There may be some possibility of getting a few test streams set up as Trophy Waters, but given where the MDC seems to be headed on this front, that would likely take a broad base of vocal angler support to make that happen.

Posted

However, the stated natural mortality rate on Courtois from the Exploitation Study was at 30% -- about on par with most of the other streams tested. So, this doesn't fit the MDC's modeling criteria for special regs as computed angler harvest mortality was only 7% there. Some have expressed their reservations about these calculated rates as they seem to vary widely depending on the fishery -- questions on this have been posed by MSA directly to the MDC within the past week.

Sorry guys, more stream-of-conscious thought. It seems they're saying natural mortality is the driver of the smallmouth population in that system, regardless of whether you have trophy regs or not. If that's true, we need to figure out strategies to reduce natural mortality. I know baby whitetails up north have to get up above 50 lbs or so, otherwise they won't make it through the winter. And if brown trout can make it through the first two or three growing seasons their diet shifts to bigger prey items, and that's when they really get big. MDC's scale data may tell if that 18 inch fish bigger from Day 1, or whether there's some critical life stage- you must be *this* big to hop on the trophy smallmouth ride. From the scale data Al posted a while back, it looks like there's a jump around 12", maybe reducing mortality of the little guys would translate into more big guys. Or maybe growth is subject to things like water temperature, habitat quality/availability, or drought- then boring stuff like habitat management and watershed level issues may reduce natural mortality.

Their results also tell me anglers will adopt C&R in the absence of regs. My guess is folks got use to Courtois being a C&R stream and never went back to harvesting smallies, which is why it has such low angling mortality. If that's the case, I wonder what'll happen on the Gasconade and the Jacks Fork if they reduce the MLL. Courtois could make a pretty good case study for MDC to try implementing trophy regs, knowing release rates may bump up even if the reg is repealed down the road. Maybe MDC would bit on trophy regs on mid-sized, wadeable streams like the Courtois, Huzzah, Mineral Fork, Joachim, upper James, Little Piney or other Gasconade tribs, Bryant Creek...I'm sure there are others, but those come immediately to mind. Or if we have data suggesting the middle Current and the Black have serious potential- are there other streams that mimic their conditions- maybe the 11 Point or the NFOW? I get that a lot of smallmouth anglers are from the St. Louis area and a lot of interest in the Meramec ...but are we asking MDC to create trophy smallmouth fisheries generally or just in our backyard?

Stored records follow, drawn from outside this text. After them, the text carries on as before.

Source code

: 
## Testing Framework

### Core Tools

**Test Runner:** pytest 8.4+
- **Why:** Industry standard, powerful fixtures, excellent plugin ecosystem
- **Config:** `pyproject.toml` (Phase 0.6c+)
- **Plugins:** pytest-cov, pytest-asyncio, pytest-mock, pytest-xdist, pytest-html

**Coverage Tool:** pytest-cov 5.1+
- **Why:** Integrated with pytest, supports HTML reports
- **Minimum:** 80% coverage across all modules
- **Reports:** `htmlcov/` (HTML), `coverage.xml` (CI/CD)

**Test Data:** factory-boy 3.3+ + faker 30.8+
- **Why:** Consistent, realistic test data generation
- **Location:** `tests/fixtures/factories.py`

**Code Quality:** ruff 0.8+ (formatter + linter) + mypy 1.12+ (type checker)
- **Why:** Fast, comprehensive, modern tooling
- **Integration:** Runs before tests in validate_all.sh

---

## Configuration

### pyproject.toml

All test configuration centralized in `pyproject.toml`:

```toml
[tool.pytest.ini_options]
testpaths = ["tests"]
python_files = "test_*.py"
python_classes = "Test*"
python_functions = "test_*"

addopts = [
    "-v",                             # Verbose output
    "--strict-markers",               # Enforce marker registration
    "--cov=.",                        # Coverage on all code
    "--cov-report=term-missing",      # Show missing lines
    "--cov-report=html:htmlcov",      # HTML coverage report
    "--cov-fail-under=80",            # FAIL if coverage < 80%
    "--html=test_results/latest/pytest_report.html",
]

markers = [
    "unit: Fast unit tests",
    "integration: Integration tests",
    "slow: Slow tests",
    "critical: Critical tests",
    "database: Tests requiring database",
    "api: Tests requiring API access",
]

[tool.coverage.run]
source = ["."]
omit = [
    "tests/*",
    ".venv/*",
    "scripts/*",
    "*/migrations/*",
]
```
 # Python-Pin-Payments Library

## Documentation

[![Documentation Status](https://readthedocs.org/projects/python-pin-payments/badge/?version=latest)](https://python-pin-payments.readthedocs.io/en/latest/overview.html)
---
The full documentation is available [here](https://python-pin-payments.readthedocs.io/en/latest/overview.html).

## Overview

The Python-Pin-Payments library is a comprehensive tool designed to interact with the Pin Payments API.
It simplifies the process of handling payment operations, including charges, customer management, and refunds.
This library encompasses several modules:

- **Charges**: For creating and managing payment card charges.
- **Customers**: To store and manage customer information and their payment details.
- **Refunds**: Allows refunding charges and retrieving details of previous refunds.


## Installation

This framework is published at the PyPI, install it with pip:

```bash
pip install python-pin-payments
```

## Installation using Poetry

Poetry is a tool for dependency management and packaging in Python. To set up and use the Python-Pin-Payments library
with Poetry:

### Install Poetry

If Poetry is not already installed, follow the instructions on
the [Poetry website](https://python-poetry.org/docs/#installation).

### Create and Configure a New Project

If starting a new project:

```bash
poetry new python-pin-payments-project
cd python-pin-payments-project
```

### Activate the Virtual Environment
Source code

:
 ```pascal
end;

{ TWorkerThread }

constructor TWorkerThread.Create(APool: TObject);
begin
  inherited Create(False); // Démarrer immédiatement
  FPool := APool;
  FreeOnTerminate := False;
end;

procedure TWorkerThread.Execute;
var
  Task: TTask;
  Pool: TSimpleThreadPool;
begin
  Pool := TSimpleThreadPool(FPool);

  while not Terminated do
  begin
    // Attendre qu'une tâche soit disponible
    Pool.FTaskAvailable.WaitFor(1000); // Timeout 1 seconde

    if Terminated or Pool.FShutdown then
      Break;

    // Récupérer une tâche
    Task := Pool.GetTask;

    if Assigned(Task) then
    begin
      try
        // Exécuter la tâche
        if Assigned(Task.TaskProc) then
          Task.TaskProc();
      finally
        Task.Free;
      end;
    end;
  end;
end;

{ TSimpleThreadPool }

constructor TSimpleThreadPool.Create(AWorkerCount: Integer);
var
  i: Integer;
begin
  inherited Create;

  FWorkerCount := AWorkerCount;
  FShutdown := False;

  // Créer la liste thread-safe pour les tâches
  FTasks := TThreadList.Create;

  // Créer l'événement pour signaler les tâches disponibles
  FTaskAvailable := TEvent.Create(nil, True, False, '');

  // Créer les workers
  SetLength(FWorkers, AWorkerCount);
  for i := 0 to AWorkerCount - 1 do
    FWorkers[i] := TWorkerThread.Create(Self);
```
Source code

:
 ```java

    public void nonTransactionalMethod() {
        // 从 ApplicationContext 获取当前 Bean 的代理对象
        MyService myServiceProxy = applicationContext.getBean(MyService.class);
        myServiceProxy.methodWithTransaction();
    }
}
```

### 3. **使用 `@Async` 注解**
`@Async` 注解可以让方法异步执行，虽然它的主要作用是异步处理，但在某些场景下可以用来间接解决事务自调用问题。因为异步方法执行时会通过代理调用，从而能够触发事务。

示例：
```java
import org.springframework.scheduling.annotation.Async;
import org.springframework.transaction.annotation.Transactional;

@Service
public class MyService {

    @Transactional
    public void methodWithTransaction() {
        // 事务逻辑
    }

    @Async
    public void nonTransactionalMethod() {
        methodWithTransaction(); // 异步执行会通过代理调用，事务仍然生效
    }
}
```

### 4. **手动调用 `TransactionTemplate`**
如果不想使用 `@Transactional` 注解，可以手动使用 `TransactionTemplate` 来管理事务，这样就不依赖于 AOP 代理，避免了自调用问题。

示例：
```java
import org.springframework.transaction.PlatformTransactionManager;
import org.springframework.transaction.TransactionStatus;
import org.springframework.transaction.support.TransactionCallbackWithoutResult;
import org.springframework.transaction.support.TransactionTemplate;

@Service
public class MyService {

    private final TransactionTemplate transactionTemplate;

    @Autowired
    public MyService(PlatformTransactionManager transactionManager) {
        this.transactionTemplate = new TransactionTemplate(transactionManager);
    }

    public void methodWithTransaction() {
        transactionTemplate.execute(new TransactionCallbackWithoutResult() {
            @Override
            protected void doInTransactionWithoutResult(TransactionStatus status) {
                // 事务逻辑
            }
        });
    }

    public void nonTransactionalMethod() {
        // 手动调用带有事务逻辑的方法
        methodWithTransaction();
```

Busch CA has what, thirty lakes? All with different sets of regulations? Montauk and Bennett each have multiple fishing zones where gear type and creel are managed separately. We have at least three (if we're not including the urban lakes) sets of regulations for trout fishing outside the parks, and in many stretches you actually DO have a Blue Ribbon area butting up against a Red Ribbon area, or a Red right upstream of a White. You float from a less restricted reach into a more restricted reach regarding trout on the NFOW, on the Meramec, and on the Niangua and there doesn't seem to be a problem. Angling isn't a high priority for folks floating the Meramec, Jacks Fork, Elk or 11 Point this time of year, and the survey results suggest most anglers are wading. This move to "simplify regulations" seems pretty arbitrary, and I have to wonder if it's a solution looking for a problem.

Regardless of how it goes in the next few months, it'll be important to ask MDC not just what regulations they'll be adopting, but how those regs will be evaluated to determine their efficacy. If all we need is a 15/1 rule to produce better Ozark stream fisheries that's fantastic, but if it translates to reduced angling quality on stretches of streams where we've made improvements, I'd argue that's unacceptable.